The resort was built with the intention that a majority of customers would be families from Las Vegas. Although the resort was successful in its early months, many of its customers were from neighboring states rather than Las Vegas. As a hotel without a casino, the Rising Star became popular as a suitable, non-gaming alternative for underage guests who were participating in local youth-sporting events. The Rising Star has hosted numerous sports events, including some with groups such as Nike and the Utah Youth Soccer Association. The resort has also hosted sports teams from Arizona, California, Idaho, Utah, and Wyoming. Planet Athlete, a basketball program, relocated from Phoenix, Arizona to the Rising Star. Through the program, students live at the resort and study at the Mesquite campus of the College of Southern Nevada.

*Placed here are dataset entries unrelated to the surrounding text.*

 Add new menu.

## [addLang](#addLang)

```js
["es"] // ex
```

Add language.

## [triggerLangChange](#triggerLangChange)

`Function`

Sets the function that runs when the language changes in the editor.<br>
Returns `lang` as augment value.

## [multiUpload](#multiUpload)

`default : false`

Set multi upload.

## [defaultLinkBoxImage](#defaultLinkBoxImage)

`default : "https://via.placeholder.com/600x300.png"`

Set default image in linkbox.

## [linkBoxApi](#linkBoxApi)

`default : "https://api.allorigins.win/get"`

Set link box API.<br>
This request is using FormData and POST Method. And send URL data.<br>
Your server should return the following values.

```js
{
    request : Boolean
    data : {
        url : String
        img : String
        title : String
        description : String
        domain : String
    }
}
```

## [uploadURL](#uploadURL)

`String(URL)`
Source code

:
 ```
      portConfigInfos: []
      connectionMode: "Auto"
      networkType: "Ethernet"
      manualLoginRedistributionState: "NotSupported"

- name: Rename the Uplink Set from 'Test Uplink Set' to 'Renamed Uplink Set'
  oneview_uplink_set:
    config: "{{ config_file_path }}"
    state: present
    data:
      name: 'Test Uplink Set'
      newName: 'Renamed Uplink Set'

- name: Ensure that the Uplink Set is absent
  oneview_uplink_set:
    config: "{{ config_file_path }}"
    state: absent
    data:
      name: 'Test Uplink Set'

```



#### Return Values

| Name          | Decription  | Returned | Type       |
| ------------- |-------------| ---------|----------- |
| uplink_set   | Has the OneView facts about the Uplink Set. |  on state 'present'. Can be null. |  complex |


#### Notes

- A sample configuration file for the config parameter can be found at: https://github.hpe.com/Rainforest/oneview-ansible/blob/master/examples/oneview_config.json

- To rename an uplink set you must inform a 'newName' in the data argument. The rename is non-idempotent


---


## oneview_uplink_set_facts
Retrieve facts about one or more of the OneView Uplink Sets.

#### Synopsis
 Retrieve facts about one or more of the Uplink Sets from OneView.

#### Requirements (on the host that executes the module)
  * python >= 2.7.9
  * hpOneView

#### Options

A baseball training facility opened in early November 2016, and includes 70-foot batting cages. A 30000 sqft indoor sports facility, known as The Barn, was under construction at the time of the resort's opening. The facility, designed to resemble a red barn, was opened in May 2017, marking the completion of the Rising Star resort. The interior of The Barn has a wood floor for games such as basketball, and the facility can be reconfigured to form multiple courts for games such as pickleball and volleyball. AstroTurf is used to cover the floor for sport games that require it. The Barn is air-conditioned, allowing athletes to play or practice inside during the hot summer season. The facility can seat up to 3,000 spectators, and is considered a major aspect of the resort. The Nevada Desert Dogs played basketball games at The Barn during 2018, and the UNLV Runnin' Rebels also stayed and practiced at the resort.

=== Closure ===
The property was listed for sale in November 2023. Rising Star was closed in 2025 for remodeling and reopened on April 10, 2025 as a Holiday Inn Resort. Future renovations will include a lazy river, outdoor bar, game room, and sports bar.